SIGMOD2025

The Best of Both Worlds: On Repairing Timestamps and Attribute Values for Multivariate Time Series

Jingyu Zhu, Weiwei Deng, Yu Sun, Shaoxu Song, Haiwei Zhang, Xiaojie Yuan

Abstract

Dirty data are often observed in the multivariate time series, which not only degrades data quality but also adversely affects various downstream applications. Existing studies typically focus on repairing such errors appearing in either timestamps or attribute values alone, relying on the assumption that the other part is clean. However, in real scenarios, owing to various reasons, both timestamps and attribute values can be erroneous.
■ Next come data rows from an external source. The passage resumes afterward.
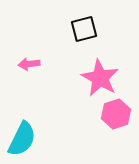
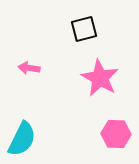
pink arrow: moved 4 px down; rotated 15 degrees clockwise
pink hexagon: moved 20 px down; rotated 20 degrees clockwise
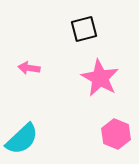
pink hexagon: rotated 20 degrees clockwise
cyan semicircle: rotated 21 degrees clockwise
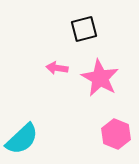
pink arrow: moved 28 px right
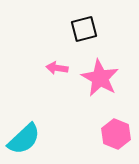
cyan semicircle: moved 2 px right
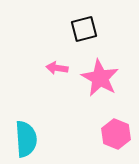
cyan semicircle: moved 2 px right; rotated 51 degrees counterclockwise
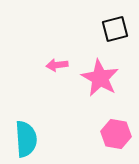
black square: moved 31 px right
pink arrow: moved 3 px up; rotated 15 degrees counterclockwise
pink hexagon: rotated 12 degrees counterclockwise
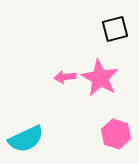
pink arrow: moved 8 px right, 12 px down
pink hexagon: rotated 8 degrees clockwise
cyan semicircle: rotated 69 degrees clockwise
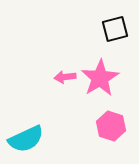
pink star: rotated 12 degrees clockwise
pink hexagon: moved 5 px left, 8 px up
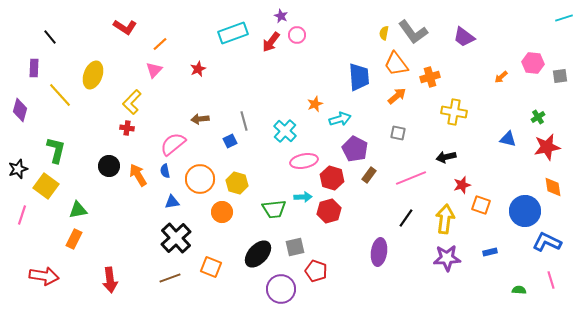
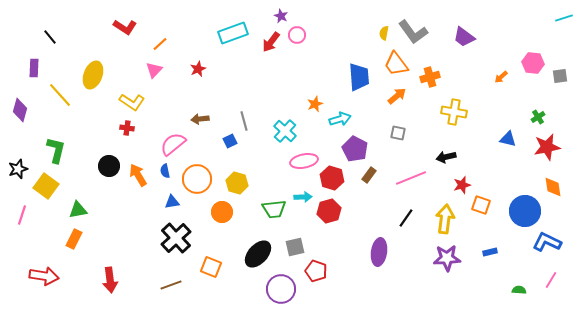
yellow L-shape at (132, 102): rotated 100 degrees counterclockwise
orange circle at (200, 179): moved 3 px left
brown line at (170, 278): moved 1 px right, 7 px down
pink line at (551, 280): rotated 48 degrees clockwise
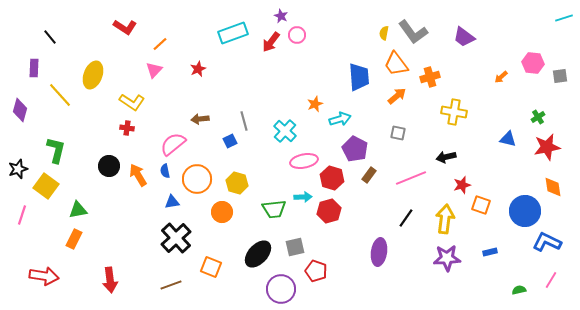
green semicircle at (519, 290): rotated 16 degrees counterclockwise
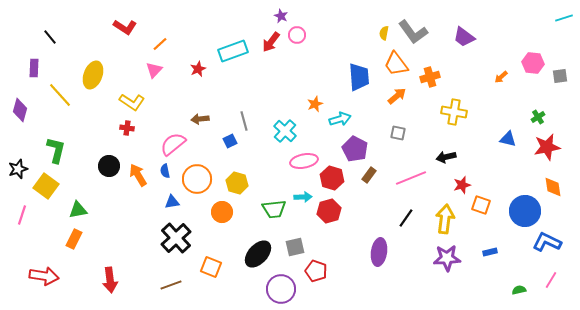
cyan rectangle at (233, 33): moved 18 px down
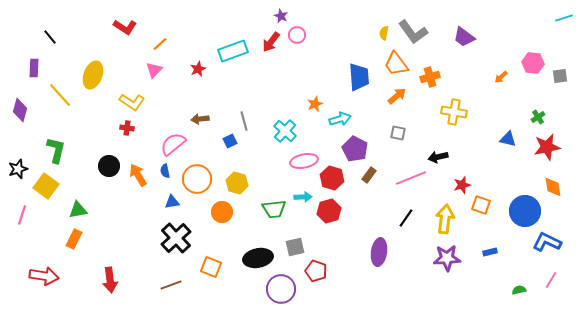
black arrow at (446, 157): moved 8 px left
black ellipse at (258, 254): moved 4 px down; rotated 36 degrees clockwise
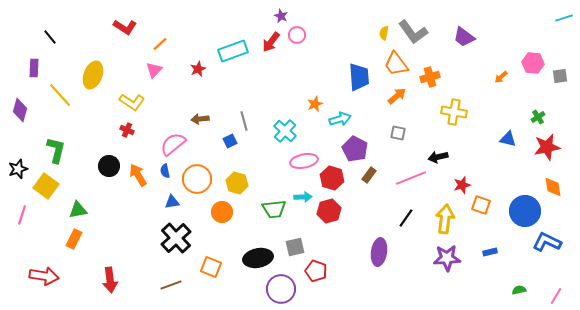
red cross at (127, 128): moved 2 px down; rotated 16 degrees clockwise
pink line at (551, 280): moved 5 px right, 16 px down
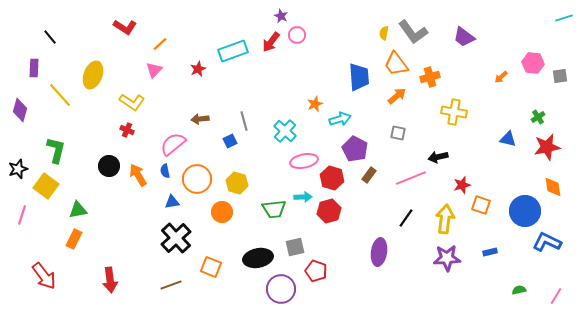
red arrow at (44, 276): rotated 44 degrees clockwise
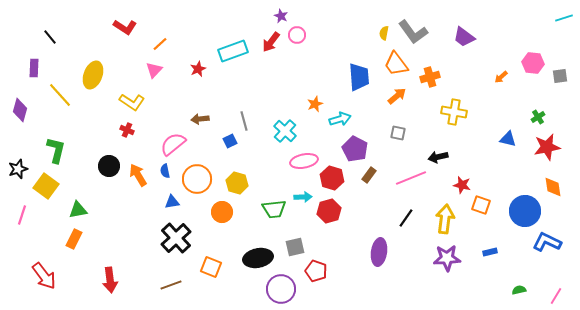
red star at (462, 185): rotated 30 degrees clockwise
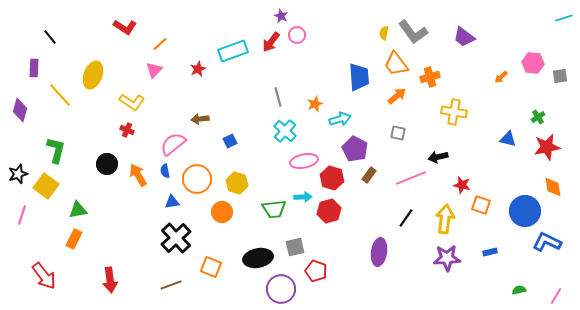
gray line at (244, 121): moved 34 px right, 24 px up
black circle at (109, 166): moved 2 px left, 2 px up
black star at (18, 169): moved 5 px down
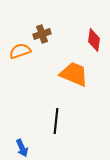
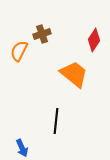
red diamond: rotated 25 degrees clockwise
orange semicircle: moved 1 px left; rotated 45 degrees counterclockwise
orange trapezoid: rotated 16 degrees clockwise
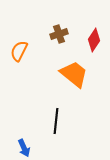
brown cross: moved 17 px right
blue arrow: moved 2 px right
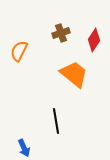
brown cross: moved 2 px right, 1 px up
black line: rotated 15 degrees counterclockwise
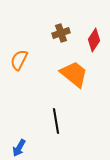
orange semicircle: moved 9 px down
blue arrow: moved 5 px left; rotated 54 degrees clockwise
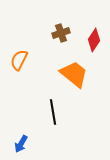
black line: moved 3 px left, 9 px up
blue arrow: moved 2 px right, 4 px up
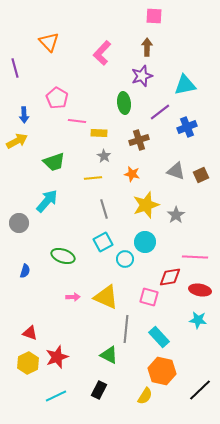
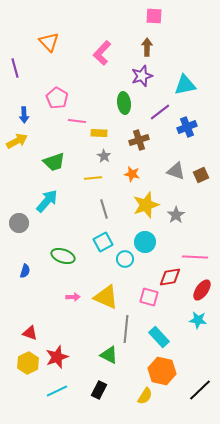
red ellipse at (200, 290): moved 2 px right; rotated 65 degrees counterclockwise
cyan line at (56, 396): moved 1 px right, 5 px up
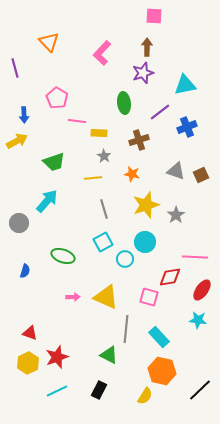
purple star at (142, 76): moved 1 px right, 3 px up
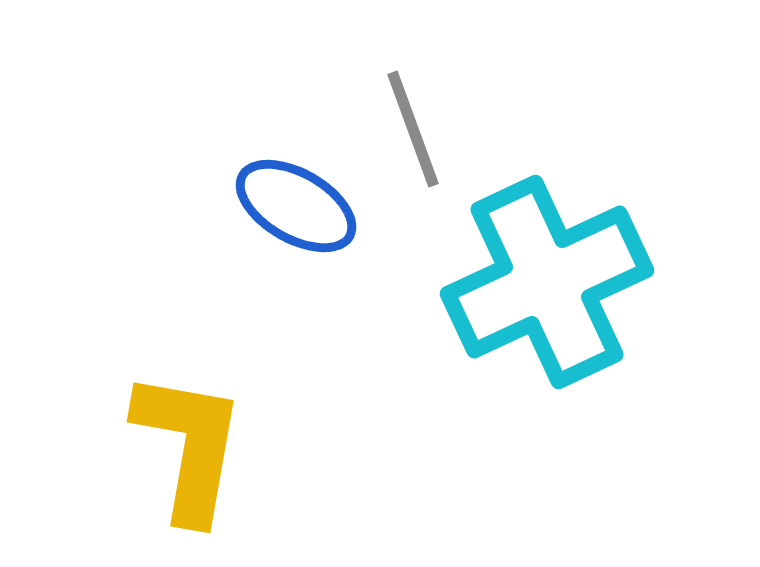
It is intuitive to repair timestamps and attribute values respectively by calling different methods in turn. However, such a strategy may lead to over-repairing and introduce additional errors, by ignoring the mutual reference between timestamps and attribute values. Therefore, in this study, rather than repairing timestamps and attribute values respectively by calling different methods in turn, we consider the repairing for both attribute values and timestamps simultaneously. Our major contributions include (1) defining the multivariate speed constraints and formalizing the optimal repair problem with the NP-hardness analysis, (2) computing the exact solutions with pruning strategies and correctness ensurance, (3) designing the quadratic time approximation algorithm with the performance guarantee, (4) devising the linear time algorithm and ensuring its approximation performance bound. Empirical results over real-world dirty datasets demonstrate the superiority and practicality of our algorithms, against eleven competing methods, where our algorithm not only achieves the best accuracy but also spends the lowest time cost.